Semua taman disimulasikan agar mental peserta tertata dan terbina. Diantara SIT yang hadir adalah barung putri SDIT Bina Amal, barung putri SDIT Cahaya Bangsa, barung putra SDIT Bina Insani, dan barung putra SDIT Bunayya.

Setelah kegiatan sparing partner selesai, para siswi SDIT Bina Amal melanjutkan perjalanan pulang menggunakan alat tranportasi umum BRT. Sesampainya di jalan pandanaran, mampir jembatan penyebrangan orang (JPO) Pandanaran yang baru. Berfoto, berbagi cerita, canda tawa menghiasi perjalan jalan kaki dari pandanaran ke sekolah.











 
Semarang, 09 Maret 2020 Koordinator Satuan Pendidikan (KORSATPEN) Semarang Selatan mengadakan lomba guru dan kepala sekolah berprestasi di tingkat Semarang Selatan.
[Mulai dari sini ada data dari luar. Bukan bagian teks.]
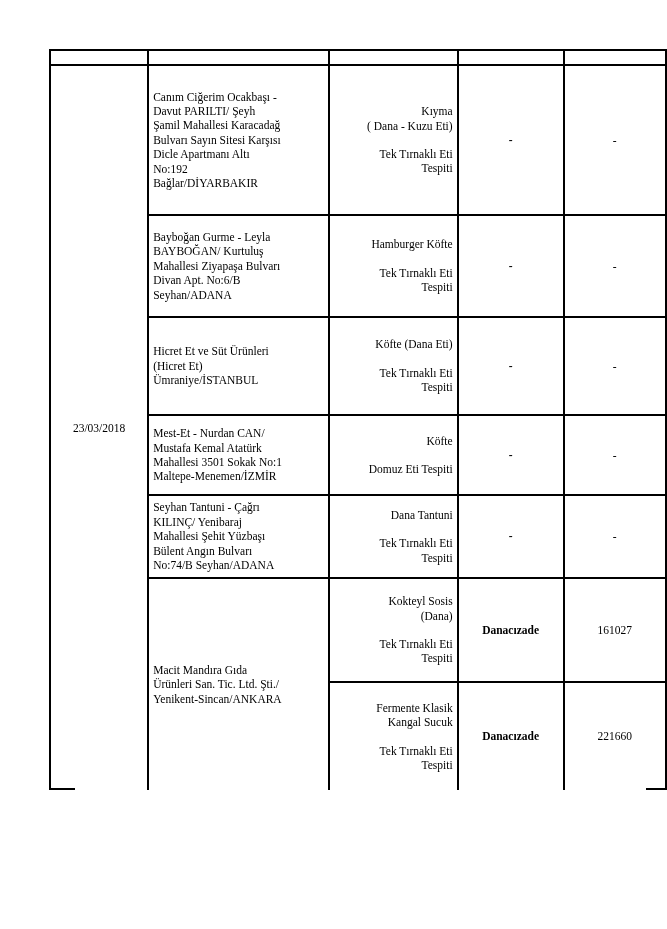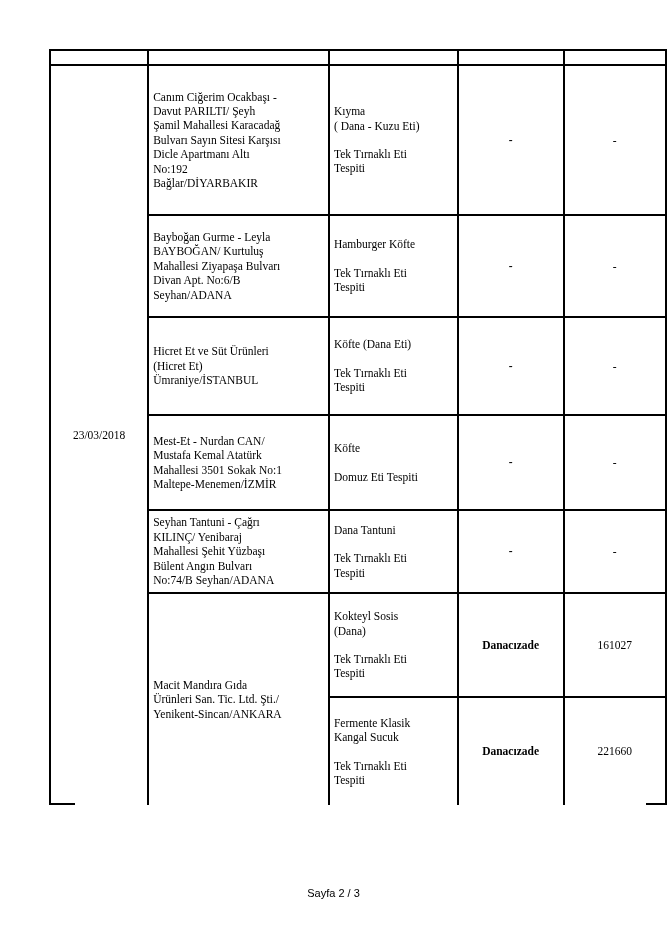"Kıyma" td.c-product { text-align: left -> right }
Kegiatan ini dilaksanakan dengan tujuan untuk mengirim 2 kandidat calon guru prestasi dan kepala sekolah berprestasi yang mewakili kecamatan.

Kompetisi guru dan kepala sekolah berprestasi ini termasuk ajang yang bergengsi, Selain jenjang bertingkat sampai Nasional juga selalu diadakan tiap tahunnya sebagai ajang kemampuan guru professional.

Secara administrasi syarat mengikuti ajang ini adalah guru bersertifikasi dan memiliki banyak prestasi dan pengelaman.

Kegiatan ini dilaksanakan di Aula SDN Peterongan yang diikuti 8 peserta yang terdiri dari 6 peserta kategori guru berpestasi dan 2 peserta katagori kepala sekolah perwakilan masing masing DABIN.

Alhamdulliah SDIT Bina Amal di percaya menjadi perwakilan dari DABIN untuk kategori guru berprestasi. Peserta kategori guru berprestasi SDIT Bina Amal yaitu Ibu Nur Atika Lutfianah,S.Pd. dan Ibu Ika Retnosari,S.Pd.

Juri sekaligus pengawas KORSATPEN Semarang Selatan adalah Pak Wardoyo,M.Pd. dan Pak Drs.Sudriwarno.M.Pd.

Setiap peserta guru berprestasi mempresentasikan hasil Penelitian Tindakan Kelas (PTK), dan peserta kepala sekolah berprestasi menampilkan hasil Best Practice nya masing masing.

Alhamdulillah saat pengumuman hasil lomba guru berprestasi perwakilan bina amal yaitu Bu Nur Atika Lutfianah mendapat juara 1 dan bu Ika Retnosari mendapat juara 2. Selanjutnya juara 1 dan 2 maju sebagai guru berprestasi yang mewakili kecamatan untuk tingkat kota.(S_Ais).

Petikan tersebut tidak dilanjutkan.